Soon after, in conversation with the New Yorker’s David Remnick, White said of the mayhem, “I’m never a ‘get down’ kind of guy. If there’s something going on here, I got bad news for my family — it’s going to be a closed casket, because I’m not getting shot in the back laying on the ground.”
Born in Connecticut, White was in third grade when he moved with his sister and mother, a nurse who raised them solo, to Vegas. He squeaked through high school before dropping out of college twice.
White landed in Boston during the late 1980s, gettin into boxing and the gym business. By the early ’90s, he was back in Vegas with the hopes of eluding violent mobster Whitey Bulger and a $2,500 debt that he could not pay.

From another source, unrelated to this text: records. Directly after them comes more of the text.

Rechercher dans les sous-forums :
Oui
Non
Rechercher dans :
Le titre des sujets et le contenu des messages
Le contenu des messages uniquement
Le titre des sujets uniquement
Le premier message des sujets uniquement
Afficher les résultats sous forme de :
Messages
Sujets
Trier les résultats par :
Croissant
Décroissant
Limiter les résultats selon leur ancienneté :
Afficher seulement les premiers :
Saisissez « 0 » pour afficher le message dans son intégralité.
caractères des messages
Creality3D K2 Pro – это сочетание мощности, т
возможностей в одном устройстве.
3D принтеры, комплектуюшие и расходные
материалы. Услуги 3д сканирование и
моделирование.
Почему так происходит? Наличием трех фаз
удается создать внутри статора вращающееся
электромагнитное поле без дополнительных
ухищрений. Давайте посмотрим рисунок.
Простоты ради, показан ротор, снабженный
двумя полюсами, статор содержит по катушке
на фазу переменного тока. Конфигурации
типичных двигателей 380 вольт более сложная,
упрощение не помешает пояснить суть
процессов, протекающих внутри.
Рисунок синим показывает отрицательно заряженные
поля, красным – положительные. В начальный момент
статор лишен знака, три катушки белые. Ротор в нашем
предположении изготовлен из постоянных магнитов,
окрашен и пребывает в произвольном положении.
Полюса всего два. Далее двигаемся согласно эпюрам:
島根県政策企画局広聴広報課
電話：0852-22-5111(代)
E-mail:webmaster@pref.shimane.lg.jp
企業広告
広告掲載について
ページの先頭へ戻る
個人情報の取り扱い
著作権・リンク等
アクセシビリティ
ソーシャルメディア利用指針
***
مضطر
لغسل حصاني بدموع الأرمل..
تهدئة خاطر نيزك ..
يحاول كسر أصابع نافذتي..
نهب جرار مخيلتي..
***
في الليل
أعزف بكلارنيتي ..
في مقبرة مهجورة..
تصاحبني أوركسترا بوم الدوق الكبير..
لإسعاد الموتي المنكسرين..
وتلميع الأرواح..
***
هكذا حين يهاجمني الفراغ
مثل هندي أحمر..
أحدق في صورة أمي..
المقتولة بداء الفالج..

There, he became the jiu-jitsu trainer of choice for casino bosses and managed MMA fighters Tito Ortiz and Chuck Liddell.
He also reunited with high school chum Lorenzo Fertitta and his brother Frank, who were running Station Casinos. When White found out that UFC was for sale, he got the Fertittas to put up $2 million to buy it.
A quandary over the brand launched White’s friendship with Trump. With UFC having been characterized as “human cock fighting” by critics and banned in 36 states, finding a place to hold fights was tough.
“Dana went to a couple of venues and they shot him down,” said Burt Watson, who began working on logistics for UFC soon after White took over. “He wound up in Atlantic City, talking to Trump, and Trump said, ‘What the hell, I’ll give it to you.’ He gave us the venue and, with that, we got a little television deal. And he showed up at two of the [first] fights.”
Watson said the two men have something in common, for better or worse: “Neither one takes no for an answer.”
The money did not gush in immediately. During the nascent days of UFC, White continued to run his Vegas gym and personally train select clients.
“I worked out there and wrote him a $40 check for an hour of training,” recalled “Whale Hunt in the Desert” author Cyr. “The day he got the check, he ran to the bank and cashed it or sent his assistant to do it. He was too broke to put gas in his car. Now he’s a billionaire. That shows how good of a businessman he is.”
The sport’s popularity has certainly been helped by the pugnacious White serving as the face of the fights.
“How many guys do you see running billion dollar companies and dropping F-bombs the way Dana does?” asked Watson. “He talks smack and fits into this whole crowd. He helps put their butts into seats.”
Former UFC Randy Couture said he knows White’s secret to success.
“He’s savvy, he understands people, he stays focused and he is gregarious. Dana understands the market and he understands the sport. He’s not a d–k — unless you piss him off,” Couture told The post. “And then he is an absolute d–k.”